Saying goodbye to long-owned things…

It may sound weird to say goodbye to material objects but sometimes they play an important part in one’s life.  Lately I had to come to terms that two of things I had for many years had to go away.  One of them was my upright piano. I received it when I went to Music Conservatory to study piano full-time . It replaced my old and a bit deaf Calisia upright piano.  It was old German piano from a small manufacture with beautiful, almost grand piano sound.  It survived all my practicing towards diploma and other concerts, rehearsals with my piano trio, singers and other musicians friends.  I also managed to take it with me when I moved- 2 times and finally it ended up in my mum’s country house.  It didn’t like being moved and as a reply lost some of it sound and pieces of wood started to fall off.  We tried to repair it as much as we could but I wasn’t around to play on it-I was working on the ships then, later I moved to Ireland and now I am in Malta – so it suffered from not being used.  We decided with my mum that we should sell it and give it a chance to have a second life with someone who would be able to use.  I cannot imagine it transporting it all the way to Malta, so it was settled and last week we finally found a buyer. It was  sold for a fraction of its worth but due to repair work which it needs, I guess it was a fair price at this moment. Since I moved abroad I have really missed playing the normal, upright or grand piano. I play it at the school where I accompany or at the concerts but not having it in your own house is a big downside for me. Nothing can really replace the real sound, even the most top-end digital pianos. I was forced to buy a good digital piano when I moved to Dublin as it wasn’t possible to fit the normal size piano in a rented apartment. Now in Malta, it would be more possible, as I have more space but still when you are renting a flat, you have to think about your neighbors and landlord and I am not sure they could stand the sound of the piano more than they do now. At least now I can plug in my headphones and then I practice in silence. Just clicking of the keys can tell you that I am playing. The other downside of having the real piano is tuning and in Malta I would have to do it more frequently as the humidity is quite high throughout the year and pianos do not like that at all. I am looking forward to a moment when I will be able to get a real piano, maybe in my own rented space at some point…
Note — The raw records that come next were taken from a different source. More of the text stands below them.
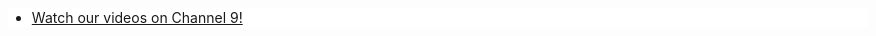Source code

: - [Watch our videos on Channel 9!](http://channel9.msdn.com/events/Ignite/2015/BRK3864)


[1]: ./media/active-directory-application-proxy-troubleshoot/connectorproperties.png
[2]: ./media/active-directory-application-proxy-troubleshoot/sessionlog.png
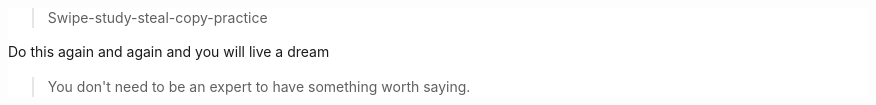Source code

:
> Swipe-study-steal-copy-practice

Do this again and again and you will live a dream


















> You don't need to be an expert to have something worth saying.

























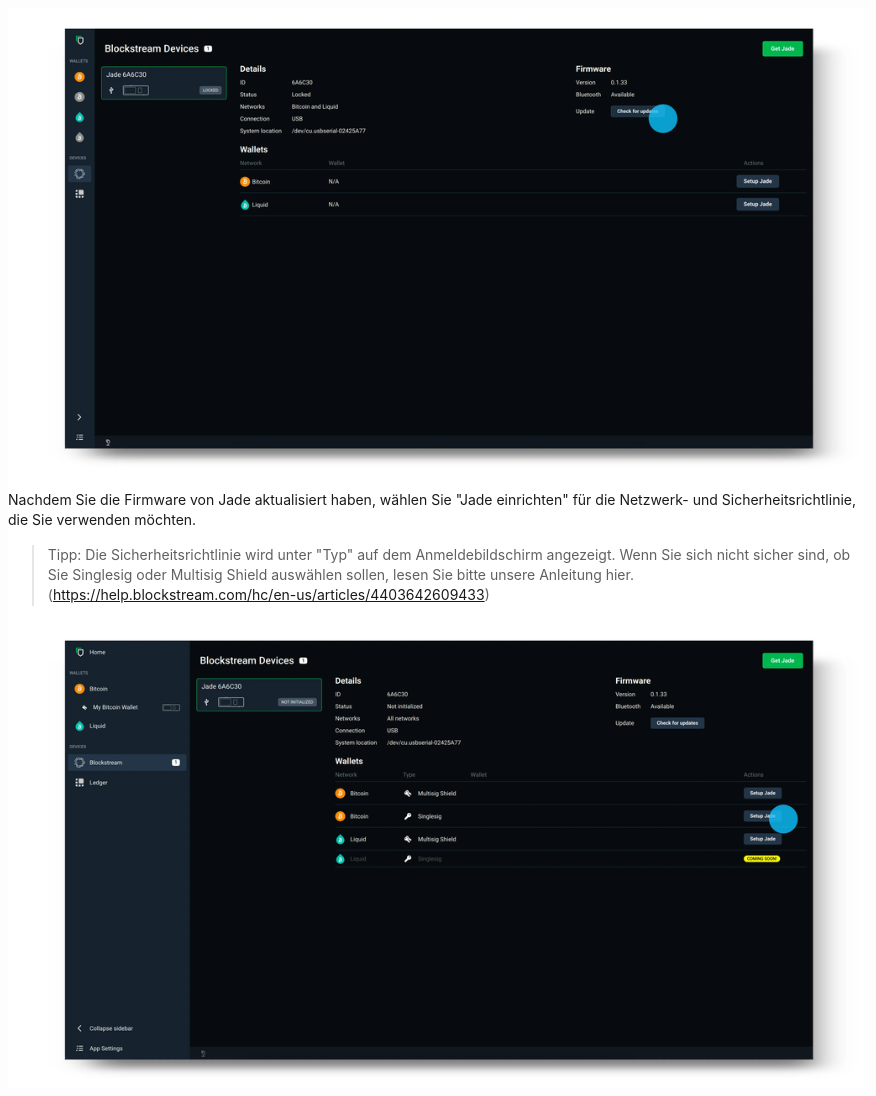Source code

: ![Bild](assets/2.webp)

Nachdem Sie die Firmware von Jade aktualisiert haben, wählen Sie "Jade einrichten" für die Netzwerk- und Sicherheitsrichtlinie, die Sie verwenden möchten.

> Tipp: Die Sicherheitsrichtlinie wird unter "Typ" auf dem Anmeldebildschirm angezeigt. Wenn Sie sich nicht sicher sind, ob Sie Singlesig oder Multisig Shield auswählen sollen, lesen Sie bitte unsere Anleitung hier. (https://help.blockstream.com/hc/en-us/articles/4403642609433)

![Bild](assets/3.webp)
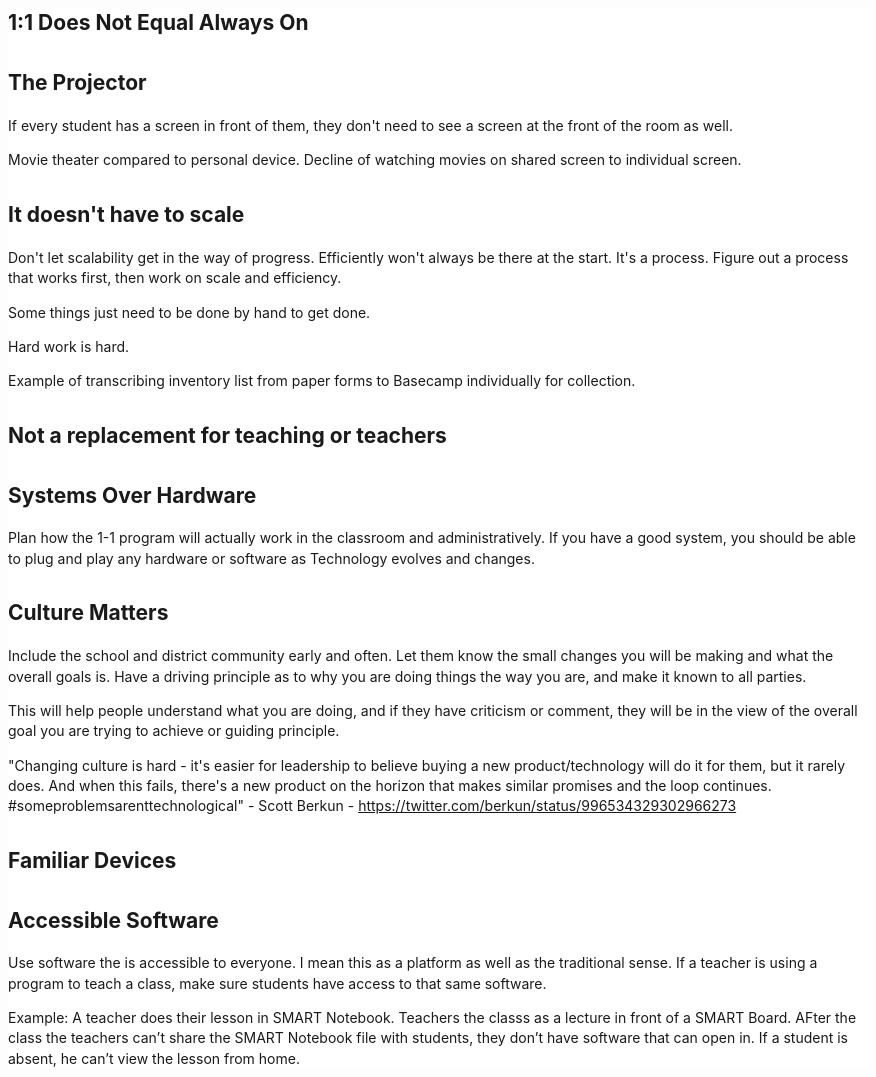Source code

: ## 1:1 Does Not Equal Always On

## The Projector
If every student has a screen in front of them, they don't need to see a screen at the front of the room as well. 

Movie theater compared to personal device. Decline of watching movies on shared screen to individual screen. 

## It doesn't have to scale
Don't let scalability get in the way of progress. Efficiently won't always be there at the start. It's a process. Figure out a process that works first, then work on scale and efficiency. 

Some things just need to be done by hand to get done. 

Hard work is hard. 

Example of transcribing inventory list from paper forms to Basecamp individually for collection. 

## Not a replacement for teaching or teachers 

## Systems Over Hardware 
Plan how the 1-1 program will actually work in the classroom and administratively. If you have a good system, you should be able to plug and play any hardware or software as Technology evolves and changes. 

## Culture Matters
Include the school and district community early and often. Let them know the small changes you will be making and what the overall goals is. Have a driving principle as to why you are doing things the way you are, and make it known to all parties. 

This will help people understand what you are doing, and if they have criticism or comment, they will be in the view of the overall goal you are trying to achieve or guiding principle. 

"Changing culture is hard - it's easier for leadership to believe buying a new product/technology will do it for them, but it rarely does. And when this fails, there's a new product on the horizon that makes similar promises and the loop continues. #someproblemsarenttechnological" - Scott Berkun - https://twitter.com/berkun/status/996534329302966273

## Familiar Devices 

## Accessible Software
Use software the is accessible to everyone. I mean this as a platform as well as the traditional sense. If a teacher is using a program to teach a class, make sure students have access to that same software. 

Example: A teacher does their lesson in SMART Notebook. Teachers the classs as a lecture in front of a SMART Board. AFter the class the teachers can’t share the SMART Notebook file with students, they don’t have software that can open in. If a student is absent, he can’t view the lesson from home.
The other thing is my car- the one who survived me learning how to drive on the wrong-left side of the road and also it managed to get us across the whole Europe with tons of luggage and piano inside when we moved to Malta. My old Vauxhall Corsa was starting to get worse and worse and not really reliable and I felt that it was the time to replace it. I am quite amazed how quickly I managed to go through all the paperwork- bank loan( thank you HSBC), insurance and registration ( it took longer that it should due to the fact that they have sent the new logbook to wrong address ) and ended up with a much younger car- smart passion in just a week. Now I am getting used to driving in automatic and looking forward to summer to drive without the top.